35. Reliance has also been placed on the judgment of Delhi High Court in case of M/s. Mirahul Enterprises and others v. Mrs. Vijaya Sirivastava, as reported in AIR 2003 Delhi 15, wherein referring to section 10 of the Contract Act, it has been held that section 10 of the contract Act defines as to what agreements are contracts. All agreements are contracts, if they are made by the free consent of parties competent to contract, for a lawful consideration and with a lawful object, and are not hereby expressly declared to be void. A true contract thus requires the agreement of the parties freely made with full knowledge and without any feeling of restraint. 36. Placing reliance to the judgment of Supreme Court in case of Ganesh Shet v. Dr.C.S.G.K. Setty, as reported in AIR 1998 SC 2216 , it has been held that if contract on which relief is based is found to be not a concluded contract, relief cannot be given on the basis of subsequent agreement. 37. Reliance has also been placed to the decision of this Court in case of Bapulal Pawar v. Smt.
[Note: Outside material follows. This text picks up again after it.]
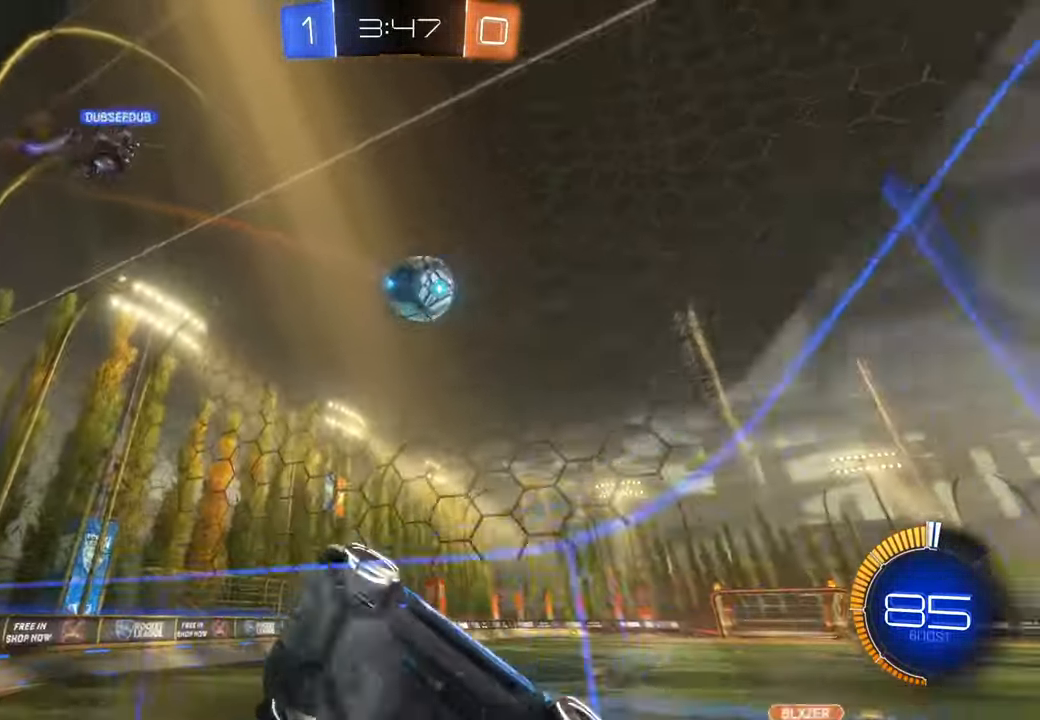
Gameplay with a controller (Xbox layout); each line is a JSON object with the inputs held at the frame after it. "events" lists button and stick changes between this image and that frame as [ms after this image, input, new state], when the widget could be followed in between. Not read: HOME L3 R1 R2 R3 Y.
{"buttons": ["X"], "left_stick": "center", "right_stick": "center", "events": [[17, "DPAD_DOWN", "down"], [17, "left_stick", "down-left"], [33, "DPAD_DOWN", "up"], [200, "X", "down"], [217, "left_stick", "center"]]}
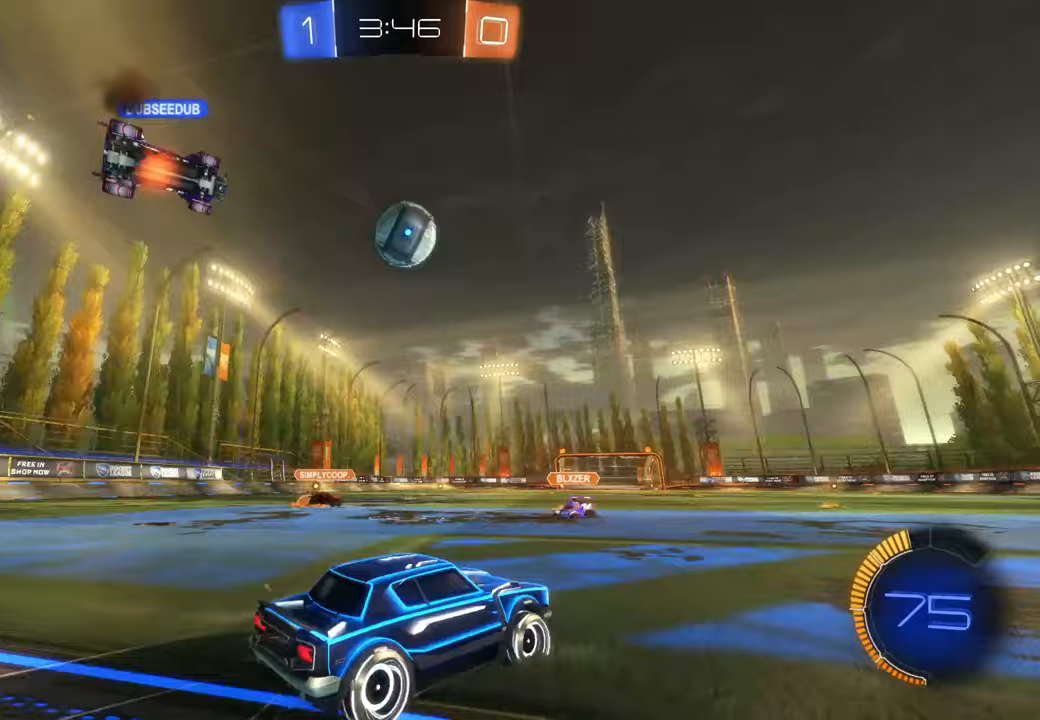
{"buttons": [], "left_stick": "right", "right_stick": "center"}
Durgibai and another, as reported in 1997(2) Vidhi Bhasvar 154, wherein it has been held that in terms of section 44 of the Transfer of Property Act in case of joint property no specific portion can be sold by any of the coowners and in case of agreement of sale in favour of plaintiff, plaintiff has to seek partition first and thereafter can file suit for specific performance. 38. The issue which emerges in this first appeal is two fold; whether the agreement dated 29.1.1992 in terms of the provisions contained in Clause 7 of the agreement after performance of return of cheque by the defendant in favour of the plaintiff, which appears to be admitted in terms of Ex.P-12 and payment of cost and interests by way of demand draft for Rs. 1000/-, could not have been enforced, especially when there was an un- concluded contract as sought to be established in terms of offer extended in terms of narration in Ex. P-12 offering higher amount of sale consideration and reconveying the same cheque as a consideration for new agreement. 39.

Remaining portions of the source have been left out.